Ces options ont l’avantage d’offrir un excellent dossier d’emploi. En 2019, l’ONU a indiqué que la mise en œuvre de l’Agenda 2030 nécessiterait la création de 380 millions de nouveaux emplois d’ici 2030. Aux États-Unis, les énergies renouvelables créent 24 fois plus d’emplois (1 million) que les mines de charbon (42 000). Quant à l’économie circulaire, l’UE estime qu’elle générerait 700 000 emplois en Europe d’ici 2030. Dans de nombreux pays, la transition énergétique se heurte à un manque important de main d’œuvre et présente, selon l’Organisation internationale du travail (OIT), un bilan positif de 18 millions d’emplois – et 8 millions pour l’économie circulaire. En , le Secrétariat à la planification écologique a annoncé au printemps 2024 que si 150 000 emplois étaient supprimés d’ici 2030 à cause de la transition écologique, cela en créerait 400 000 nouveaux.

Face à l’attrait du discours d’extrême droite, la militante canadienne Naomi Klein propose un populisme écologique. De son côté, le directeur de l’Institut de recherche de Potsdam sur les effets du changement climatique, Ottmar Edenhofer, estime nécessaire de développer un récit susceptible d’atteindre les milieux conservateurs, basé sur la conservation d’un patrimoine naturel confié à l’humanité non pas pour le détruire mais pour pour le faire fructifier.
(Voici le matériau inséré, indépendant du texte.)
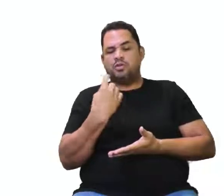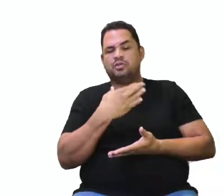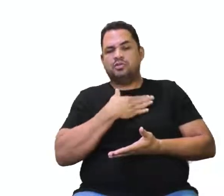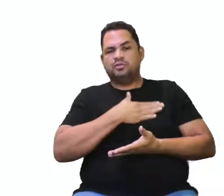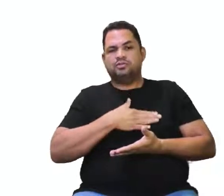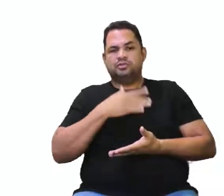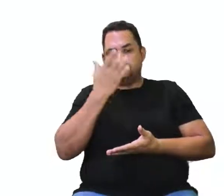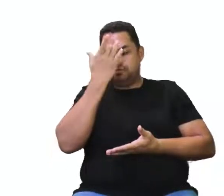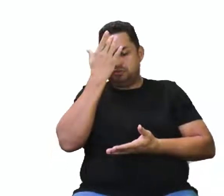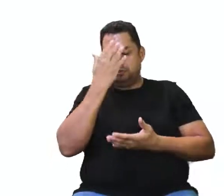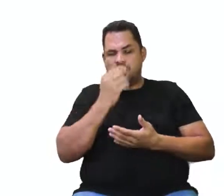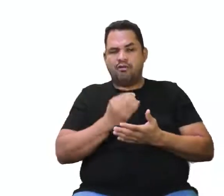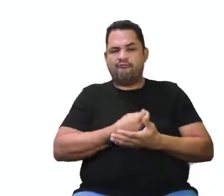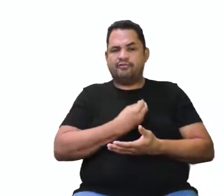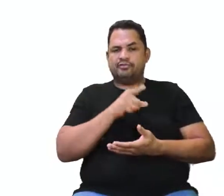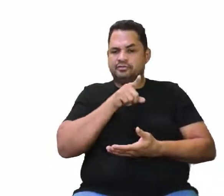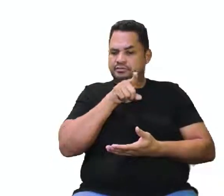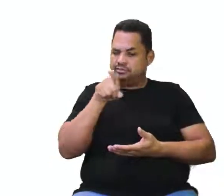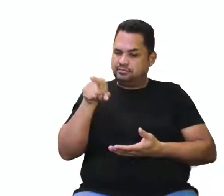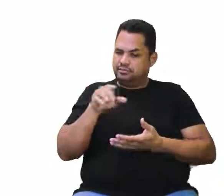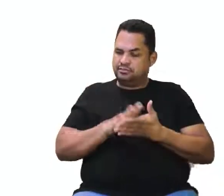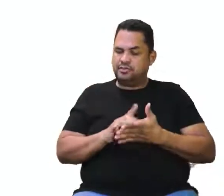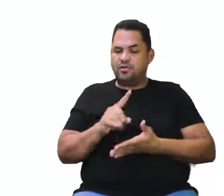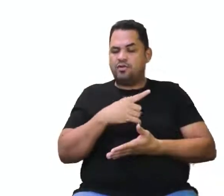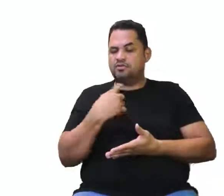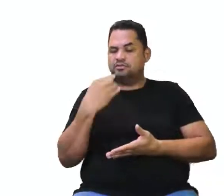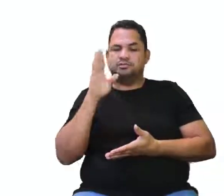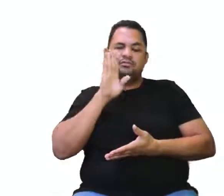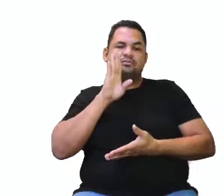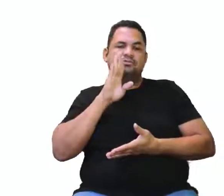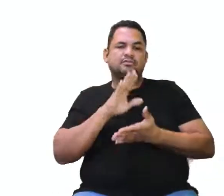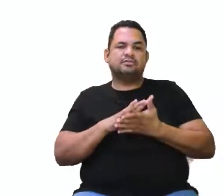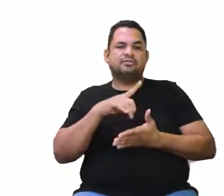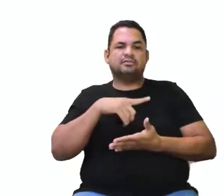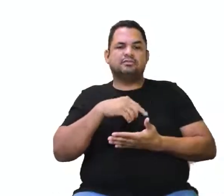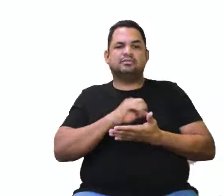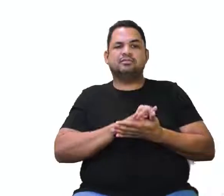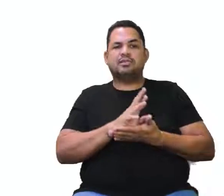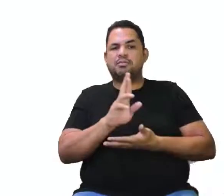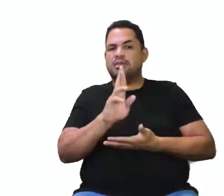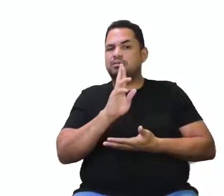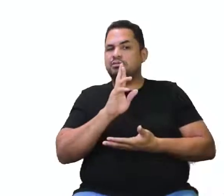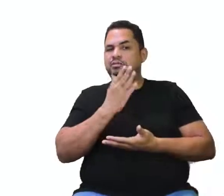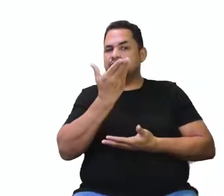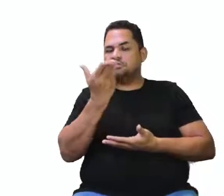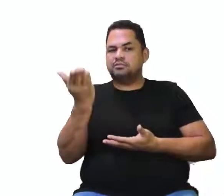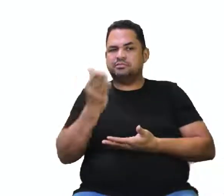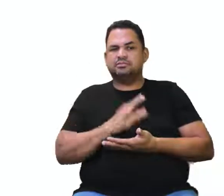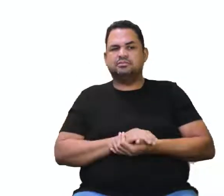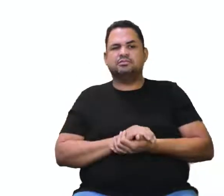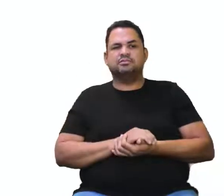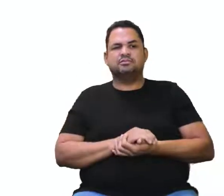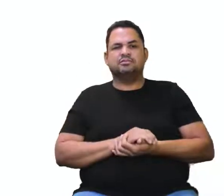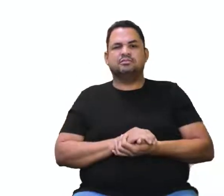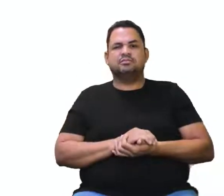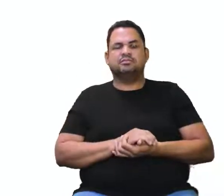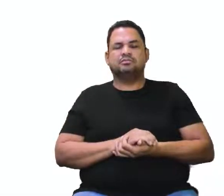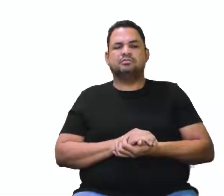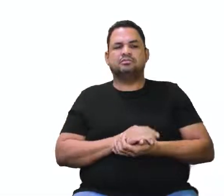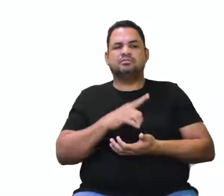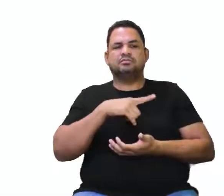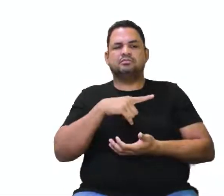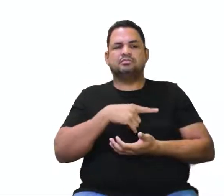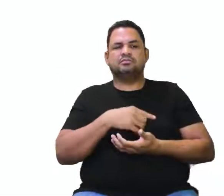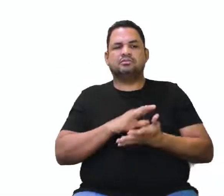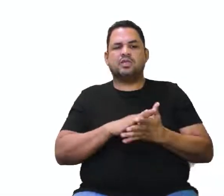vocês, olha como nós somos legais, né, professora? Sim. Então, a gente tem uma chave de resposta. A chave de resposta tem dois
Pour gagner la partie, la vulgarisation des faits écologiques est indispensable face à la désinformation sur les réseaux (anti)sociaux, mais c’est surtout la description des perspectives sociales et économiques souhaitables qui fera bouger les lignes. Il appartient donc aux mouvements attachés à la transition de formaliser et d’expliquer autant que possible leurs modèles socio-économiques ; qu’on le soutienne ou qu’on s’y oppose, l’urgence est d’en débattre très concrètement. Parce que, écrivait Edgar Morin dans Le chemin« il ne suffit plus de dénoncer, il faut maintenant parler ». Afin de rassembler des majorités pour enfin changer de cap.